One way we are thinking about this question is that it is likely that cells that are distinct, i.e. those that sit in different parts of the nucleus, project to different areas, are different sizes and so forth, may well be distinct based on genetic cues that are no longer clear in the adult state. The genetic differences were necessary to set up the differences but they aren’t necessary to keep the cells that way.

One of the things that is really exciting in neuroscience right now is using transcriptomics to estimate the number of cell types that exist within a brain region and across brain regions, but one of the things we need to question is whether cells that are transcriptomically different are necessarily different in ways that matter for the nervous system, and are cells that are transcriptomically the same, actually the same?
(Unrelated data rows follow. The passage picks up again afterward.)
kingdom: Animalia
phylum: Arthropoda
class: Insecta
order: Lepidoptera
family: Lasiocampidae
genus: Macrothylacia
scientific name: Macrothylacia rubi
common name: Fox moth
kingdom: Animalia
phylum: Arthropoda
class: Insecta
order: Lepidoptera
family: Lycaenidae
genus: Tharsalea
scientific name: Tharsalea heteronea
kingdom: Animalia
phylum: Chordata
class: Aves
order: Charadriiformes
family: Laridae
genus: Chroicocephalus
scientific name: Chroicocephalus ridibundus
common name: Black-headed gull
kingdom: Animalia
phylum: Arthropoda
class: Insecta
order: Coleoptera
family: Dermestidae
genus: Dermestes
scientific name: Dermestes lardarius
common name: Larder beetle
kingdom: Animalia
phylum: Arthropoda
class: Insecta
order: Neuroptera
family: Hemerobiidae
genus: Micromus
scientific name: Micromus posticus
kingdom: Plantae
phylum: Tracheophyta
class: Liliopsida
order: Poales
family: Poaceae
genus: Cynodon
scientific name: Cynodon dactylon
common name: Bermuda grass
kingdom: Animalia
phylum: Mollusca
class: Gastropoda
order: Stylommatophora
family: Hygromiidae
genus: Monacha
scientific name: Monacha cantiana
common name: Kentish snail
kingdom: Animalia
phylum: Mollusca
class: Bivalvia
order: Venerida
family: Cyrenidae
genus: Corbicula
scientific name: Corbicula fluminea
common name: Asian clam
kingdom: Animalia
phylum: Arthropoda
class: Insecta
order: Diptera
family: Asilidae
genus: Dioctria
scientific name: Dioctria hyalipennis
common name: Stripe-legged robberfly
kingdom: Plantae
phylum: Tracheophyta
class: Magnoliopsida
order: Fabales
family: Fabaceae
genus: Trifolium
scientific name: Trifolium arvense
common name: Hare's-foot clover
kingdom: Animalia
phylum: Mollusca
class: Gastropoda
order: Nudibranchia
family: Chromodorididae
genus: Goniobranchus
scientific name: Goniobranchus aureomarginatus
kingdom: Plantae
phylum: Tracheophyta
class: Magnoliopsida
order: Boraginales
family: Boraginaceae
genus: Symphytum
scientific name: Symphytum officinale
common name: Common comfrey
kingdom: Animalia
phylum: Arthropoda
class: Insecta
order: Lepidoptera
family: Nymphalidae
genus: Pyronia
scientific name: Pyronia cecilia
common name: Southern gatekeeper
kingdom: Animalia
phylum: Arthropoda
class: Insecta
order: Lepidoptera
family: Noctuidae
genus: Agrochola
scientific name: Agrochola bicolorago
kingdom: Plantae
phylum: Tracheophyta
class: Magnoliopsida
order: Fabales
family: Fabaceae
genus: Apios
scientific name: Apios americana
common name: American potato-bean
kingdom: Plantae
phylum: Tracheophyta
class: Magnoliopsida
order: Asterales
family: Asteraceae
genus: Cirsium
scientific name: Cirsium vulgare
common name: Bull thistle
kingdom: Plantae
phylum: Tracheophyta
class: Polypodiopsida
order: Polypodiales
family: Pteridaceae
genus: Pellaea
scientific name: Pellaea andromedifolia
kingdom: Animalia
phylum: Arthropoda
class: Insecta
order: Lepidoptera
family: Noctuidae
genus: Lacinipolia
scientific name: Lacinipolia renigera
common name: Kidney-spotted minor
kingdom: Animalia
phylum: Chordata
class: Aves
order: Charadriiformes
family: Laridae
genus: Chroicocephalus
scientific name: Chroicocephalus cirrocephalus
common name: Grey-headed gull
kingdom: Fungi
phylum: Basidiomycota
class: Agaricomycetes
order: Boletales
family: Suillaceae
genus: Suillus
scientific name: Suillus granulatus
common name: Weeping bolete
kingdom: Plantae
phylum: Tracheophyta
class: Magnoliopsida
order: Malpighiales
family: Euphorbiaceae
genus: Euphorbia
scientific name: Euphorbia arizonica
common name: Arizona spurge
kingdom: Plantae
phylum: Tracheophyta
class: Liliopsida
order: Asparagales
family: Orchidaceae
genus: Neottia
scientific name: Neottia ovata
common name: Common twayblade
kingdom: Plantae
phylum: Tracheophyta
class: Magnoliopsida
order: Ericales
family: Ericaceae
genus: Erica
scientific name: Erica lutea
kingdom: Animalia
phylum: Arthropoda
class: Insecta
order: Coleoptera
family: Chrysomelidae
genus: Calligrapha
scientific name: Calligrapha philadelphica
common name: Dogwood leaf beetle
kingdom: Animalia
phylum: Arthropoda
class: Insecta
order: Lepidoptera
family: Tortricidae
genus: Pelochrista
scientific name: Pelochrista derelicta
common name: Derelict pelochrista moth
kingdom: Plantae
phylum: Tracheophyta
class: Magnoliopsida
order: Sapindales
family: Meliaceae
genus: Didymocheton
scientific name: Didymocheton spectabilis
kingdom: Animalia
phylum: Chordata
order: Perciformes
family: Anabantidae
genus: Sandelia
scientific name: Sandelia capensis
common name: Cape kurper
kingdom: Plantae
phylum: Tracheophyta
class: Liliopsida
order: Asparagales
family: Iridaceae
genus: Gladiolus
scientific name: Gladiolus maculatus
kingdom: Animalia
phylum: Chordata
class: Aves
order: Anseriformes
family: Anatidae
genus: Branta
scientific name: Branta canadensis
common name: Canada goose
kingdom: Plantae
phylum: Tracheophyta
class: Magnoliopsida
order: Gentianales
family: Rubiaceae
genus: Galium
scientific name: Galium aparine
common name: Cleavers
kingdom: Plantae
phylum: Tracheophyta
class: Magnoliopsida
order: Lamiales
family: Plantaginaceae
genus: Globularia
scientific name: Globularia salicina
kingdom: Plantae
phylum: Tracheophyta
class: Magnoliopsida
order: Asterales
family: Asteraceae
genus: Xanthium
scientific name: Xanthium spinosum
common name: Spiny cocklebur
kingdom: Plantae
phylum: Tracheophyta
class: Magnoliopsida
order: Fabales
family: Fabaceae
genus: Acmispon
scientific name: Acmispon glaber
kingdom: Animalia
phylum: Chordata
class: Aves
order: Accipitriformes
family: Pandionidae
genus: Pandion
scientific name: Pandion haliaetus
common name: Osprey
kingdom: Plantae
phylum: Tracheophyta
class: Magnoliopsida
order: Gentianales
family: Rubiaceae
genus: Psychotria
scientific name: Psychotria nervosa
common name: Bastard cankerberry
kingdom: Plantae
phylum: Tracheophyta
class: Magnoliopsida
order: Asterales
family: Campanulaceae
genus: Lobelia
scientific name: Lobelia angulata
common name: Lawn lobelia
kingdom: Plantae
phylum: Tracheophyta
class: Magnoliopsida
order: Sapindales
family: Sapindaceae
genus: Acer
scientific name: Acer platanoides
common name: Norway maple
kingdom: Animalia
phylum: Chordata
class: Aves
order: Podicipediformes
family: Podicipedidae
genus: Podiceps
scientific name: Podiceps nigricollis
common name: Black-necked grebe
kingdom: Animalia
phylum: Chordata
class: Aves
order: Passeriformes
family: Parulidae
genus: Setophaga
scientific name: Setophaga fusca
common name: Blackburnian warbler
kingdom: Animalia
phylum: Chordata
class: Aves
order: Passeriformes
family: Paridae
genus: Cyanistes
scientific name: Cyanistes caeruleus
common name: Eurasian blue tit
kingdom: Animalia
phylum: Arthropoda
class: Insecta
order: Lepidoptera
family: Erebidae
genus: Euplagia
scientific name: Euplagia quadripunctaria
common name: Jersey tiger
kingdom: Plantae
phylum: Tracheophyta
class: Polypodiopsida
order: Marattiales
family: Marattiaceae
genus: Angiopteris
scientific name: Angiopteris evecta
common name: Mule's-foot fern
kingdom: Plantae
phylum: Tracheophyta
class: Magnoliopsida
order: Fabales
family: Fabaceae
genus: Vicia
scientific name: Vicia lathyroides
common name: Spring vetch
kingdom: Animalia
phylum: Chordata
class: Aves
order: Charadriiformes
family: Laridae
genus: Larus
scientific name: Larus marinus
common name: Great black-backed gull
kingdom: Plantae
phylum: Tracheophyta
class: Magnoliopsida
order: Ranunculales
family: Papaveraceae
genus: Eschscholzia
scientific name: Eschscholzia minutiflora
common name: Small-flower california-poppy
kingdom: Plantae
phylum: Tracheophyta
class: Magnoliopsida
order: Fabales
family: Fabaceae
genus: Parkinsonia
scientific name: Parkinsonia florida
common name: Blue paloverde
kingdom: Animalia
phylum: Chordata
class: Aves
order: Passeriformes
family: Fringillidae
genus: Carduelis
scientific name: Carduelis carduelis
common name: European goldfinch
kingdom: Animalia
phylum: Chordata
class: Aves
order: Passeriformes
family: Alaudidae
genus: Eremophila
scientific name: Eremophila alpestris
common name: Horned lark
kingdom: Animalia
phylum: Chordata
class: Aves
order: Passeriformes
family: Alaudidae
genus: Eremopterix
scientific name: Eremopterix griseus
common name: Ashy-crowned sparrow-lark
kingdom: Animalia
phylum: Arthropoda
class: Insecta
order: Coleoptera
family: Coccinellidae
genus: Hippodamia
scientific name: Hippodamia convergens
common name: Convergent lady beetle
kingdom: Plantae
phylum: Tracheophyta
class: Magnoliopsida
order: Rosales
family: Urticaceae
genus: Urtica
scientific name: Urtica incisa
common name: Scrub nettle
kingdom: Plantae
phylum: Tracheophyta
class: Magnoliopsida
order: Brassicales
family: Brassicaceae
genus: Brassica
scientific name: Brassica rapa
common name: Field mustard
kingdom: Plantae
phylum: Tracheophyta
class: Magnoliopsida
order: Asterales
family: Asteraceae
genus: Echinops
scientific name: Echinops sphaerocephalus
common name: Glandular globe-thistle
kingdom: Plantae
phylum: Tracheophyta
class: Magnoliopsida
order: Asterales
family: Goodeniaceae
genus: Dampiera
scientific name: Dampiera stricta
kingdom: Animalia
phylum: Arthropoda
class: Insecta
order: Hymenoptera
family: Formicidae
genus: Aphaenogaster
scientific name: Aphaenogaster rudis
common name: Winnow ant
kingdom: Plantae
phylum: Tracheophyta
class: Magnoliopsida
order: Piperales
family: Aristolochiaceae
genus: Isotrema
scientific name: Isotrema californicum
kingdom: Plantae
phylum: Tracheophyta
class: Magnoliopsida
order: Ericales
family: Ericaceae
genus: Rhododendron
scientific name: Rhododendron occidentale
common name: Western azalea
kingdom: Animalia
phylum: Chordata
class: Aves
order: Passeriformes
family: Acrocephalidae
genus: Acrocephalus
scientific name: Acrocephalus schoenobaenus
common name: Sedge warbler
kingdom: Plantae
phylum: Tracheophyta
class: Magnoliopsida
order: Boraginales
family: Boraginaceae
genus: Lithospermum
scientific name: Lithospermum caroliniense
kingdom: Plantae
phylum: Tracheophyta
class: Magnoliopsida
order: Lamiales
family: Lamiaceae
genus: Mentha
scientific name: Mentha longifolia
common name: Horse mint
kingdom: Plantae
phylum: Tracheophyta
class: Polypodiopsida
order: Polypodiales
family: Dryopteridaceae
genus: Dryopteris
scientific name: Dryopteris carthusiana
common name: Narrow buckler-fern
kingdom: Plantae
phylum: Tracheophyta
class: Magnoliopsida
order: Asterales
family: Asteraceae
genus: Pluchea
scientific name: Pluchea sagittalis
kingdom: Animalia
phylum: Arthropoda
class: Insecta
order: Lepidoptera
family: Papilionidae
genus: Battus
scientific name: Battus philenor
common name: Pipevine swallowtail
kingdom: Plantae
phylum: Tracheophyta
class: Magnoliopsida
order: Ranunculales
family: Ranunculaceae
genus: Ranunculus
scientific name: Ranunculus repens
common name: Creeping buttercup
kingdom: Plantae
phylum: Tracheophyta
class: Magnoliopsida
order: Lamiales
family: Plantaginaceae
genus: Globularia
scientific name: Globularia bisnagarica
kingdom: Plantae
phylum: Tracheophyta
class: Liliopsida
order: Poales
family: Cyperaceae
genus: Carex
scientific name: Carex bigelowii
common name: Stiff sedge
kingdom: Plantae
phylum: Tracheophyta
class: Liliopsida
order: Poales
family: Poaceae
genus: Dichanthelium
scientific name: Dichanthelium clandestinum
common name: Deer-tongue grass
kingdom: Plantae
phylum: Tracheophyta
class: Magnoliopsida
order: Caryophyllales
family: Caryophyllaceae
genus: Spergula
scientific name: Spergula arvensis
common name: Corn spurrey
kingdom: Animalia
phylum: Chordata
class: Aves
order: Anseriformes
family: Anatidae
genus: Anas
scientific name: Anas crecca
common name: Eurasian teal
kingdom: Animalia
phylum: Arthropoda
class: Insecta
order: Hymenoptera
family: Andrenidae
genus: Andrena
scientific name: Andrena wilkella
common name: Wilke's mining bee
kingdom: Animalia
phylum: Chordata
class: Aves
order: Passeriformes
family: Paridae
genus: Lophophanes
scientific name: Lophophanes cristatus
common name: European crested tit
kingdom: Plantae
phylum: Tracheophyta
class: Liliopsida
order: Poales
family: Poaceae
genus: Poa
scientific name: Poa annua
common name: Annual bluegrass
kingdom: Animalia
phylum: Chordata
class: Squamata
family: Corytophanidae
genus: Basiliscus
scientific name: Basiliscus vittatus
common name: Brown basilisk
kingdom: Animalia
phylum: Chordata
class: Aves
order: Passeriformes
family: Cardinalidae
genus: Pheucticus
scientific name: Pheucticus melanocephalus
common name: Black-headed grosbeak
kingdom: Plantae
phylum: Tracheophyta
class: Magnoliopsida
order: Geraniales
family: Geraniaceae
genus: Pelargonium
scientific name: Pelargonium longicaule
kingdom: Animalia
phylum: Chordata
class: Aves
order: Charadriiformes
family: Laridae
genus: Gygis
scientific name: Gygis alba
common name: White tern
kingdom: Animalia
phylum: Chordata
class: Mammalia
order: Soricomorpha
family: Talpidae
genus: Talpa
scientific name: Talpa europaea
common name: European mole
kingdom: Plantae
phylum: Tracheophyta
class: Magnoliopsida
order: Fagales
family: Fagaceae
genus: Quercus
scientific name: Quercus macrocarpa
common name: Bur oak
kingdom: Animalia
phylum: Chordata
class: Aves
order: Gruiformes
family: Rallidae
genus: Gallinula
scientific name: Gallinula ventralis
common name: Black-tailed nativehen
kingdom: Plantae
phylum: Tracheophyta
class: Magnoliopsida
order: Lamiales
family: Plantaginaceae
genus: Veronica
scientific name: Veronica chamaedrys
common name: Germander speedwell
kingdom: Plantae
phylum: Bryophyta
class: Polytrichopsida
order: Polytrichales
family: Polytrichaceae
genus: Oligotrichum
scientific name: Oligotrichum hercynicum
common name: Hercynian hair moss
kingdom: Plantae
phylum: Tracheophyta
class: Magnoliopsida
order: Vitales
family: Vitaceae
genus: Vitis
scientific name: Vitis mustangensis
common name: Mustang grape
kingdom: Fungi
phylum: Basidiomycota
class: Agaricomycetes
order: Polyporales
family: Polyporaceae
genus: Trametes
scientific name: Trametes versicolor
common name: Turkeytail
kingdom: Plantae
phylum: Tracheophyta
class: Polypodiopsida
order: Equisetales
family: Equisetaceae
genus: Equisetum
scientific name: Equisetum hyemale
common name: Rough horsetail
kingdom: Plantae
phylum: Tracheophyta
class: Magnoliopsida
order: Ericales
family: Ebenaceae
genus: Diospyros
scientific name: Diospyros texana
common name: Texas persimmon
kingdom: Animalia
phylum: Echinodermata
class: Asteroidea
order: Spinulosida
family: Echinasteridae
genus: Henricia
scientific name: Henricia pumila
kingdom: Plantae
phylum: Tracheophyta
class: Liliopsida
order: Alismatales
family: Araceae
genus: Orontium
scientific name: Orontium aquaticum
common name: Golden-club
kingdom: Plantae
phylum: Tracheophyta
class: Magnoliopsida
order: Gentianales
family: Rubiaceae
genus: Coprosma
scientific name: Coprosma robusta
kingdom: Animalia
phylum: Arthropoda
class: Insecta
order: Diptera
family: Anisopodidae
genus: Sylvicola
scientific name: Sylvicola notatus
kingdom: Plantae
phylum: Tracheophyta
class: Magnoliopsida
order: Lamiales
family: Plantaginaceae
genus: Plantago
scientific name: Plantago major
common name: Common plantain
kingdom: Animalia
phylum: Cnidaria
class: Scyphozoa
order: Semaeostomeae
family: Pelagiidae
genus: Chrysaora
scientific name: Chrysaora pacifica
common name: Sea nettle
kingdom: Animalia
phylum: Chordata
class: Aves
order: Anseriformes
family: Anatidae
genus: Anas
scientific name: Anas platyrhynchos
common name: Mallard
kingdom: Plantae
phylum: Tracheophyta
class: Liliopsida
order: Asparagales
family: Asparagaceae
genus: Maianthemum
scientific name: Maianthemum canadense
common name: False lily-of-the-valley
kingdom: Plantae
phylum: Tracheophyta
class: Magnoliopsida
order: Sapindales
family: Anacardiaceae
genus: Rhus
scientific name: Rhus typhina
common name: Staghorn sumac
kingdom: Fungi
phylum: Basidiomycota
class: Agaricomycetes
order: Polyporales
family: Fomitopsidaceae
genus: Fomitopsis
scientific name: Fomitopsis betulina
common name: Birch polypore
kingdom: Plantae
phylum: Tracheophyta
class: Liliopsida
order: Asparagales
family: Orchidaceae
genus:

Some of the evidence we have from the LGN is that cells in the adult animal can be transcriptomically very similar but actually be quite distinct, so this is something we would really like to resolve. The way to answer this is to look at the correspondence of morphological, electrophysiological, and transcriptomic data from a large number and variety of cells (within and across areas of the brain).

Gabe Murphy

About Dr Gabe Murphy

Gabe Murphy joined the Allen Institute for Brain Science in the fall of 2015; he and his team examine characteristics of individual neurons as well as the synaptic connections through which neurons communicate with one another.

Gabe’s previous research experience includes stints as a group leader at the Howard Hughes Medical Institute’s Janelia Research Campus, a postdoctoral fellow in Fred Rieke’s lab at the University of Washington, and a graduate student in Jeff Isaacson’s lab at the University of California, San Diego. He received his B.A. in neuroscience from Pomona College.